Recensão por: Frederico Cantante.repenserlegalitesdeschances

Savidan, Patrick (2007), Repenser l’Égalité des Chances, Paris, Grasset.

A igualdade de oportunidades depende da capacidade disposicional detida pelo indivíduo para exercer a sua liberdade.

Répenser l’Inégalités des Chances é um ensaio de filosofia política no qual se esboça uma genealogia de conceitos como igualdade, liberdade, justiça, capacidade ou equidade. É a partir da sua discussão que Patrick Savidan situa a emergência histórica do conceito de igualdade de oportunidades e o questiona do ponto de vista teórico, mas também político.

Enformada pelo liberalismo clássico, a Revolução Francesa negou as fundações naturalistas da ordem social, pelas quais o berço determinava o trajecto de vida dos indivíduos. Com a instituição (bastante imperfeita…) da igualdade civil e política perante a lei deu-se como que uma libertação da liberdade individual. Daí em diante, as possibilidades que se abriram aos trajectos sociais iriam depender do talento, do mérito de cada um. Neste sentido, emergiu uma nova lógica de legitimação das desigualdades sociais baseada não no grupo social de pertença, mas no mérito e talento do indivíduo. Segundo o autor, com o advento da democracia moderna, os princípios de hierarquização social foram, portanto, “renaturalizados” (p. 28).

Savidan critica o entendimento formalista liberal e neo-liberal do conceito de igualdade de oportunidades, o qual descontextualiza o livre desenvolvimento da personalidade das condições sociais de existência. Só existe igualdade material de oportunidades quando os indivíduos dispõem de semelhantes possibilidades de escolha. A problemática da igualdade de oportunidades não deve, no entanto, ser equacionada à luz da igualitarização forçada das condições de existência, pois as desigualdades sociais, tal como o próprio Marx admitiu (p. 165), podem ser legítimas, justas. É necessário, isso sim, criar as condições para que essas desigualdades decorram do desenvolvimento de talentos e esforços individuais, e não se assumam, pelo contrário, como reproduções de uma estrutura social assimétrica. Reapropriando o pensamento de Kant acerca da relação entre propriedade, autonomia e cidadania, Savidan destaca a importância da posse individual de recursos qualificacionais, pilar da liberdade de escolha, da possibilidade de realização do talento individual, da capacitação sustentável dos actores:

“Muitos trabalhos demonstram de maneira bastante convincente que é absurdo querer-se opor a igualitarização das oportunidades à igualitarização das condições. O desafio é o de identificar as condições susceptíveis de serem mobilizadas como recursos pelos indivíduos e tornar assim a justiça social numa forma de ‘investimento social’. Detendo esses recursos, os indivíduos deverão poder orientar e planificar os seus esforços em função de um projecto próprio, pelo menos de uma forma intuitiva. Assim o igualitarismo de oportunidades poderá visar atingir o seu objectivo: reduzir ao máximo as desigualdades entre cidadãos em termos de perspectivas de vida ” (p. 298, tradução própria).

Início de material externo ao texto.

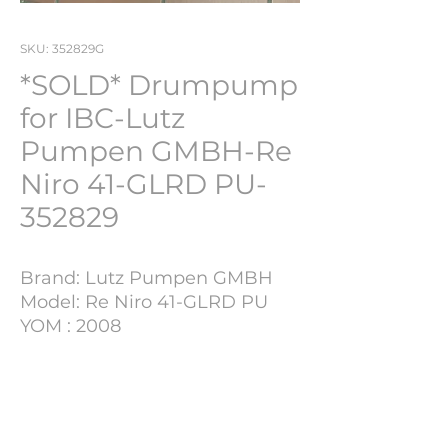
SKU: 352829G
*SOLD* Drumpump
for IBC-Lutz
Pumpen GMBH-Re
Niro 41-GLRD PU-
352829
Brand: Lutz Pumpen GMBH
Model: Re Niro 41-GLRD PU
YOM : 2008
S/N: 30000034454
Lot Number: 352829G
Project Details
This particular sale is located at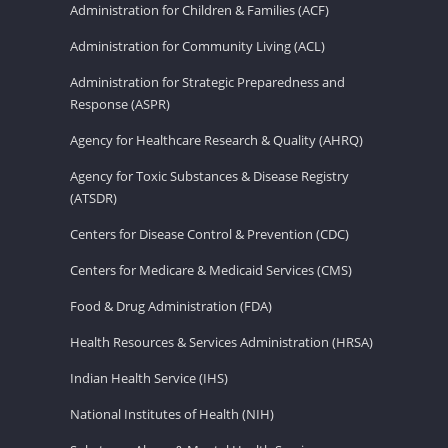
Administration for Children & Families (ACF)
Administration for Community Living (ACL)
Administration for Strategic Preparedness and
Response (ASPR)
Agency for Healthcare Research & Quality (AHRQ)
Agency for Toxic Substances & Disease Registry
(ATSDR)
Centers for Disease Control & Prevention (CDC)
Centers for Medicare & Medicaid Services (CMS)
Food & Drug Administration (FDA)
Health Resources & Services Administration (HRSA)
Indian Health Service (IHS)
National Institutes of Health (NIH)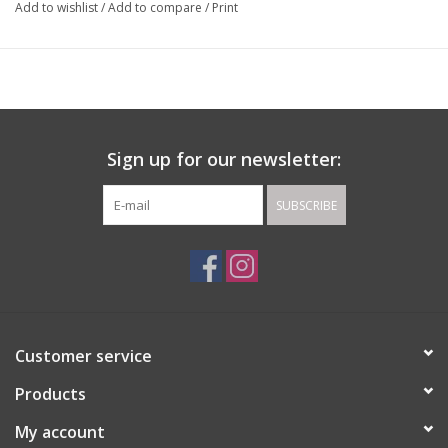
Add to wishlist
/
Add to compare
/
Print
Sign up for our newsletter:
SUBSCRIBE
Customer service
Products
My account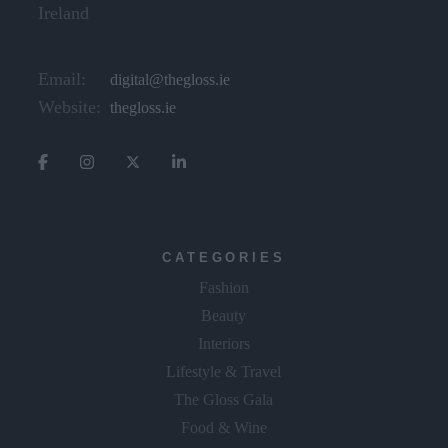
Ireland
Email:
digital@thegloss.ie
Website:
thegloss.ie
CATEGORIES
Fashion
Beauty
Interiors
Lifestyle & Travel
The Gloss Gala
Food & Wine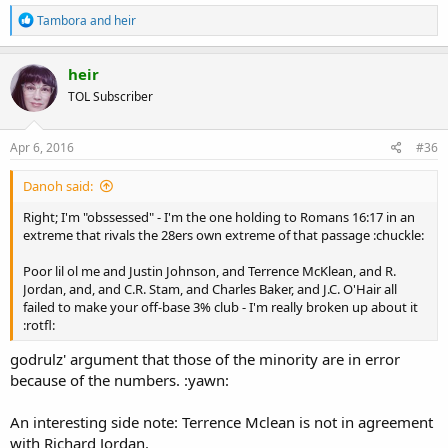
R
Tambora
and
heir
e
a
c
heir
t
TOL Subscriber
i
o
n
s
Apr 6, 2016
#36
:
Danoh said:
Right; I'm "obssessed" - I'm the one holding to Romans 16:17 in an
extreme that rivals the 28ers own extreme of that passage :chuckle:
Poor lil ol me and Justin Johnson, and Terrence McKlean, and R.
Jordan, and, and C.R. Stam, and Charles Baker, and J.C. O'Hair all
failed to make your off-base 3% club - I'm really broken up about it
:rotfl:
godrulz' argument that those of the minority are in error
because of the numbers. :yawn:
An interesting side note: Terrence Mclean is not in agreement
with Richard Jordan.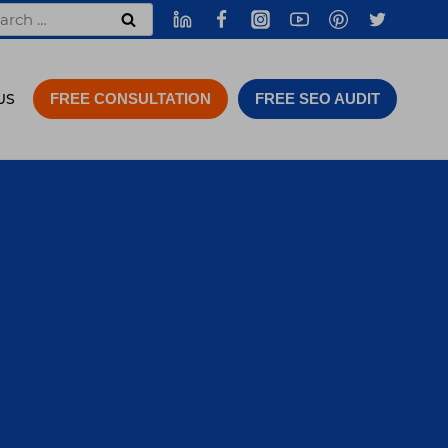
rch
US
FREE CONSULTATION
FREE SEO AUDIT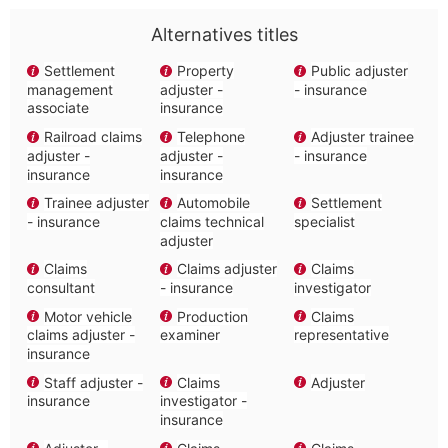
Alternatives titles
Settlement
Property
Public adjuster
management
adjuster -
- insurance
associate
insurance
Railroad claims
Telephone
Adjuster trainee
adjuster -
adjuster -
- insurance
insurance
insurance
Trainee adjuster
Automobile
Settlement
- insurance
claims technical
specialist
adjuster
Claims
Claims adjuster
Claims
consultant
- insurance
investigator
Motor vehicle
Production
Claims
claims adjuster -
examiner
representative
insurance
Staff adjuster -
Claims
Adjuster
insurance
investigator -
insurance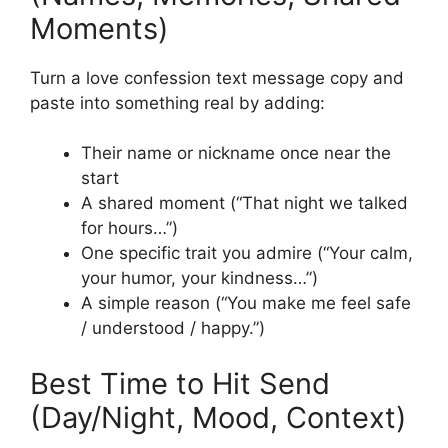
Moments)
Turn a love confession text message copy and
paste into something real by adding:
Their name or nickname once near the
start
A shared moment (“That night we talked
for hours…”)
One specific trait you admire (“Your calm,
your humor, your kindness…”)
A simple reason (“You make me feel safe
/ understood / happy.”)
Best Time to Hit Send
(Day/Night, Mood, Context)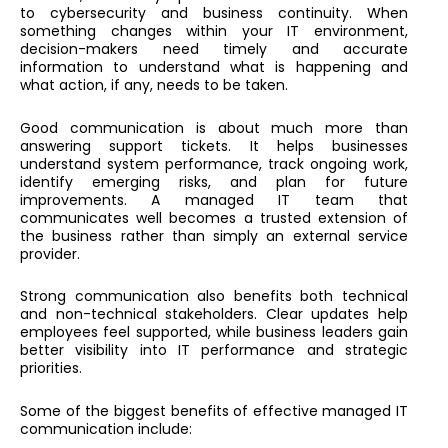
to cybersecurity and business continuity. When
something changes within your IT environment,
decision-makers need timely and accurate
information to understand what is happening and
what action, if any, needs to be taken.
Good communication is about much more than
answering support tickets. It helps businesses
understand system performance, track ongoing work,
identify emerging risks, and plan for future
improvements. A managed IT team that
communicates well becomes a trusted extension of
the business rather than simply an external service
provider.
Strong communication also benefits both technical
and non-technical stakeholders. Clear updates help
employees feel supported, while business leaders gain
better visibility into IT performance and strategic
priorities.
Some of the biggest benefits of effective managed IT
communication include: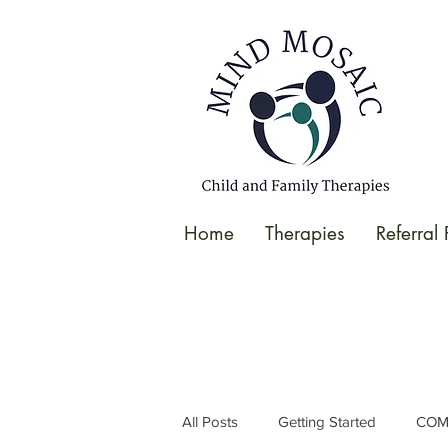
gtag('config', 'UA-138049264-1');
</script>
Home
Therapies
Referral
All Posts
Getting Started
COM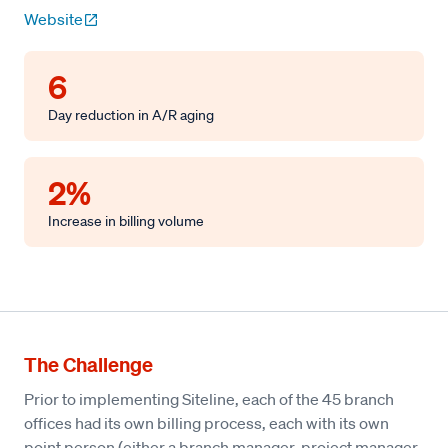
Website
6
Day reduction in A/R aging
2%
Increase in billing volume
The Challenge
Prior to implementing Siteline, each of the 45 branch
offices had its own billing process, each with its own
point person (either a branch manager, project manager,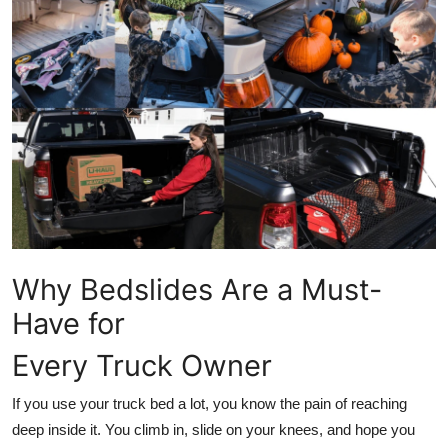
Advertise with US
Top 10
How To
Support Number
Education
Crypto
Why Bedslides Are a Must-
Have for
Business
Every Truck Owner
Finance
If you use your truck bed a lot, you know the pain of reaching
Tech
deep inside it. You climb in, slide on your knees, and hope you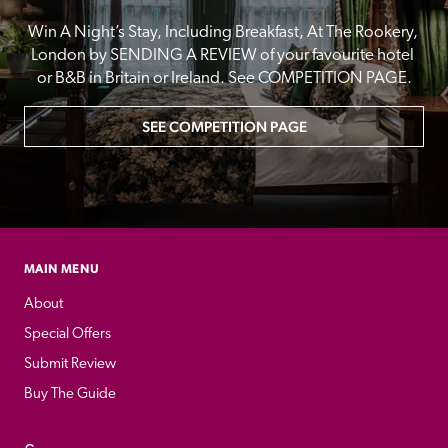
Win A Night’s Stay, Including Breakfast, At The Rookery, 
London by SENDING A REVIEW of your favourite hotel 
or B&B in Britain or Ireland. See COMPETITION PAGE.
SEE COMPETITION PAGE
MAIN MENU
About
Special Offers
Submit Review
Buy The Guide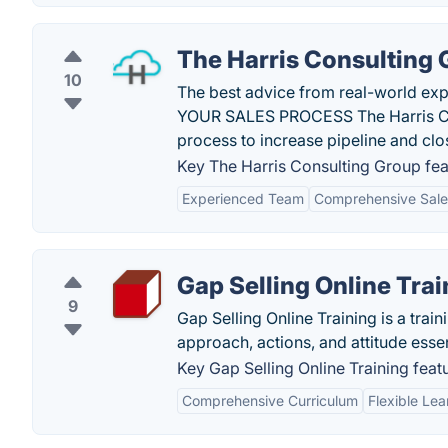
The Harris Consulting
10
The best advice from real-world ex
YOUR SALES PROCESS The Harris Cons
process to increase pipeline and clo
Key The Harris Consulting Group fea
Experienced Team
Comprehensive Sales
Gap Selling Online Trai
9
Gap Selling Online Training is a trai
approach, actions, and attitude esse
Key Gap Selling Online Training feat
Comprehensive Curriculum
Flexible Lea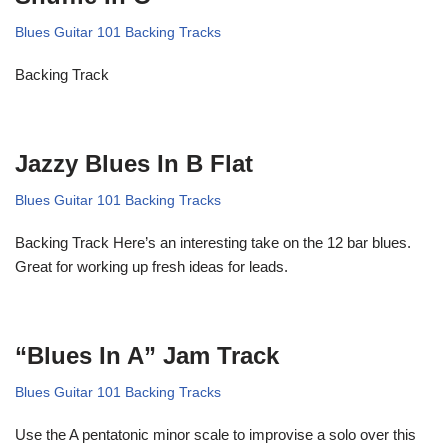
Blues Guitar 101 Backing Tracks
Backing Track
Jazzy Blues In B Flat
Blues Guitar 101 Backing Tracks
Backing Track Here’s an interesting take on the 12 bar blues.
Great for working up fresh ideas for leads.
“Blues In A” Jam Track
Blues Guitar 101 Backing Tracks
Use the A pentatonic minor scale to improvise a solo over this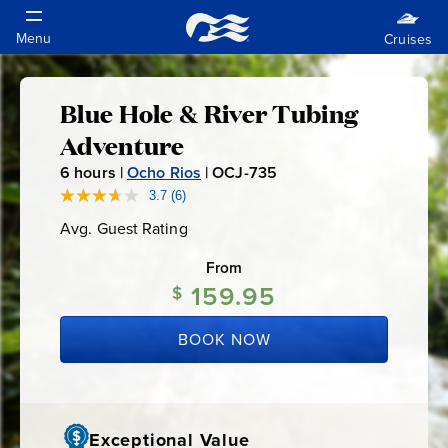
Blue Hole & River Tubing
Blue
Adventure
Hole
6
hours |
Ocho Rios
|
OCJ-735
O
C
3.7
(6)
Read
&
6
J
Avg. Guest Rating
Average
Reviews.
-
Guest
Same
River
Rating
page
From
7
link.
159.95
$
3
Tubing
5
BOOK NOW
Adventure
Exceptional Value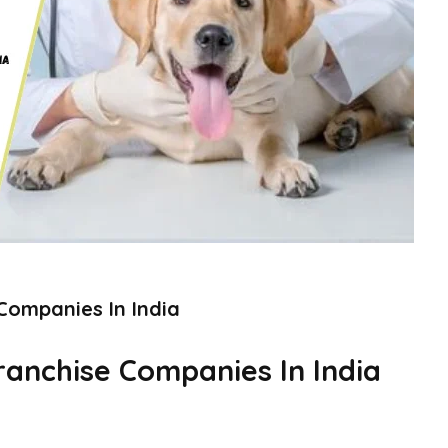
Companies In India
ranchise Companies In India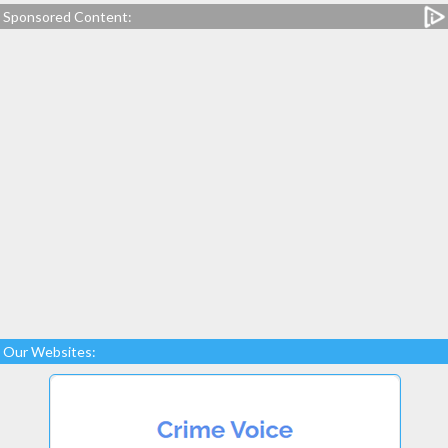
Sponsored Content:
Our Websites: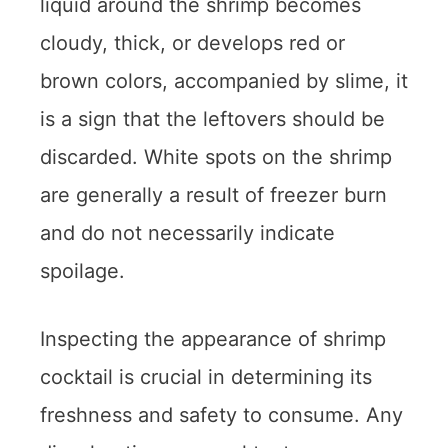
liquid around the shrimp becomes
cloudy, thick, or develops red or
brown colors, accompanied by slime, it
is a sign that the leftovers should be
discarded. White spots on the shrimp
are generally a result of freezer burn
and do not necessarily indicate
spoilage.
Inspecting the appearance of shrimp
cocktail is crucial in determining its
freshness and safety to consume. Any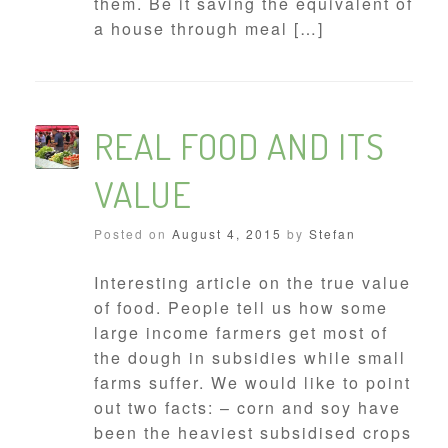
them. Be it saving the equivalent of
a house through meal […]
REAL FOOD AND ITS
VALUE
Posted on
August 4, 2015
by
Stefan
Interesting article on the true value
of food. People tell us how some
large income farmers get most of
the dough in subsidies while small
farms suffer. We would like to point
out two facts: – corn and soy have
been the heaviest subsidised crops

A crítica promovida por Savidan ao entendimento naturalista das desigualdades sociais assenta também na problematização da natureza do talento individual. Para além de as capacidades naturais serem socialmente condicionadas e construídas, o seu valor relativo enquanto atributo diferenciador decorre igualmente do modo como o próprio sistema social as qualifica. A cotação do talento produz-se assim segundo uma lógica desindividualizada. Se é a sociedade que diferencia o valor do talento, até que ponto os recursos de cada um podem ser entendidos, de forma absoluta, como propriedade individual? A este nível o autor segue de perto o pensamento de Jonh Rawls, que “desubstancializa a capacidade” (p.268).

Savidan promove, portanto, uma exposição crítica das tensões teóricas existentes entre os conceitos de igualdade e liberdade no quadro do pensamento político e filosófico clássico e moderno, através da qual recupera contributos para a conceptualização da igualdade de oportunidades enquanto capacitação de indivíduos calibrados de forma desigual ao nível dos recursos detidos. O desenho de um conceito de igualdade de oportunidade “pós-capacitário” (p. 318) encerra em si um programa político próximo do providencialismo estatal europeu, elegendo o autor ao longo obra, de forma mais ou menos explícita, a área da educação como campo de intervenção prioritário:

“À representação de um Estado-providência manietado nas suas atitudes e nas suas insuficiências, o igualitarismo de oportunidades contrapõe um objectivo de empowerment social, económico, cultural – e, portanto, político – dos indivíduos na sociedade democrática. O contributo absolutamente crucial desta lógica de empowerment é, contudo, a definição social que esse igualitarismo confere às capacidades, às competências e ao mérito individuais.” (p. 324, tradução própria).